I really, really like the idea of teaching science to kids. Maybe one day we'll even try it. But the
Next Generation Science Standards, as currently written,
won't get us there.
The drive behind the standards is economic, not philosophical. It's about children being prepared "to succeed in a global economy," about "essential preparation for all careers in the modern workforce," for fixing our "high-tech trade deficit."
Even so, I had hope--science is science, and a child immersed in studying the patterns of the natural world, learning how to analyze, mastering the logic needed to pull us out of our culture of magical thinking would make for happier children and a healthier culture.
There are at least three fundamental flaws in the standards:
Fundamental Flaw One:
The obsessive need to stick to a tiered script creates an unnecessary and artificial separation of science disciplines in the early grades. The emphasis should be on science practices, not science disciplines. Children should be able to "do" science at the local level.
I get why NGSS is split into "major science disciplines" (though it all boils down to physics), but in its fetish to maintain order in a coherent, tiered system, the lower grades have multiple performance expectations in different disciplines.

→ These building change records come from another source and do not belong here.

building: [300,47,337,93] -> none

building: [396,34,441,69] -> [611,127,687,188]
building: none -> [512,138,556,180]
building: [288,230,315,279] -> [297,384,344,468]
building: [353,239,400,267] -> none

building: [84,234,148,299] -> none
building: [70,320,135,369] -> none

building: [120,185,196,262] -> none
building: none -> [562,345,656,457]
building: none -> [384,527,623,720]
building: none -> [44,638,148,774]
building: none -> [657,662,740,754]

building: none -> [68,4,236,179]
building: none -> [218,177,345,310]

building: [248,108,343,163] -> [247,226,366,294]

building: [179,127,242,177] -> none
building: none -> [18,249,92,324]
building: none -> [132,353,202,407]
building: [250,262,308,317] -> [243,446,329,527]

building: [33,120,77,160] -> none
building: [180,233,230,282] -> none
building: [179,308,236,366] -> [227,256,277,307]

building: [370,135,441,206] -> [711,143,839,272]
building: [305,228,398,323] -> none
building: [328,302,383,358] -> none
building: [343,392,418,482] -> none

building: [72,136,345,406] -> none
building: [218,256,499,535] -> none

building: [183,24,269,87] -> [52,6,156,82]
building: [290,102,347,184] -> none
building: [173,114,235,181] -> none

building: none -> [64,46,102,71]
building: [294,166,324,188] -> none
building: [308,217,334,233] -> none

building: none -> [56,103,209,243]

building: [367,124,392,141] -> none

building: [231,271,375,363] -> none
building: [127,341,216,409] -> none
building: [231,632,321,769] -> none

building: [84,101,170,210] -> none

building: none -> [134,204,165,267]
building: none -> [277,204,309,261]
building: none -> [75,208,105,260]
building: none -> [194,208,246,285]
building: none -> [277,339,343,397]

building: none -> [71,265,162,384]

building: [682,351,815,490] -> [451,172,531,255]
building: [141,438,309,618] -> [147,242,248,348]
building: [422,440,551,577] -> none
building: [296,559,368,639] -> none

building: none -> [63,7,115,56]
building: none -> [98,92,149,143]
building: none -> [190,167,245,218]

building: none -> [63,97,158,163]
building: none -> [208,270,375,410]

This shouldn't matter in a world of bright teachers with autonomy, it does matter in our world of scripts and Federal oversight (
aka "testing"). Teachers will be charged with creating multiple units on simple concepts. A child could spend hours in kindergarten studying plants on a windowsill, and only a plants on a windowsill, and gain as good (or better) appreciation of science practices as she will get through a march of BOE-approved commercial materials aligned with the mish-mash of NGSS expectations
Fundamental Flaw Two:Grades 4 through 6 present concepts that require a nuanced background in science to teach well--and most public schools do not have the staff to do this.
Here's an example. The introduction to the 5th grade standards includes a statement that should make every science teacher cringe:
"Students develop
an understanding of the idea that regardless of the type of change that matter undergoes, the
total weight of matter is conserved. "
I can hear the apologists already--it's just semantics, and the committee acknowledges that "at this grade level, mass and weight are
not distinguished." Well, why not? If "mass" is too much for a fifth grader to grasp, why not just call it "stuff"?
(If you teach a child that matter is something that has mass and takes up space and leave it at that, you're teaching religion, not science.)
The biggest hurdle in teaching high school science is getting kids to unlearn what they know to be true. These standards in the wrong hands supplemented with commercial products that allow administrators to tick off a checklist of standard will worsen our students' grasp of science.
Fundamental Flaw Three:The insistence on placing engineering design as part of the heart of the science curriculum confounds (and dilutes) the standards. Science and engineering are related, true, but are very different disciplines--squeezing the two together highlights the economic nature of the standards.
Lumping science and engineering together is like lumping together physical education and ballet together--while ballet is an extension of physical movement, and could be a fine elective in a phys ed class, giving it the same stature as, say, aerobic exercise would skew gym class towards something (fine arts) that it's not.
I'm not opposed to teaching engineering any more than I am opposed to teaching ballet. Heck, if ballet had economic import, we'd all be wearing tutus. But it wouldn't make me a better dancer.
Gonna grab my old slide rule and a pocket protector and pretend I know something about engineering until we come up with something better.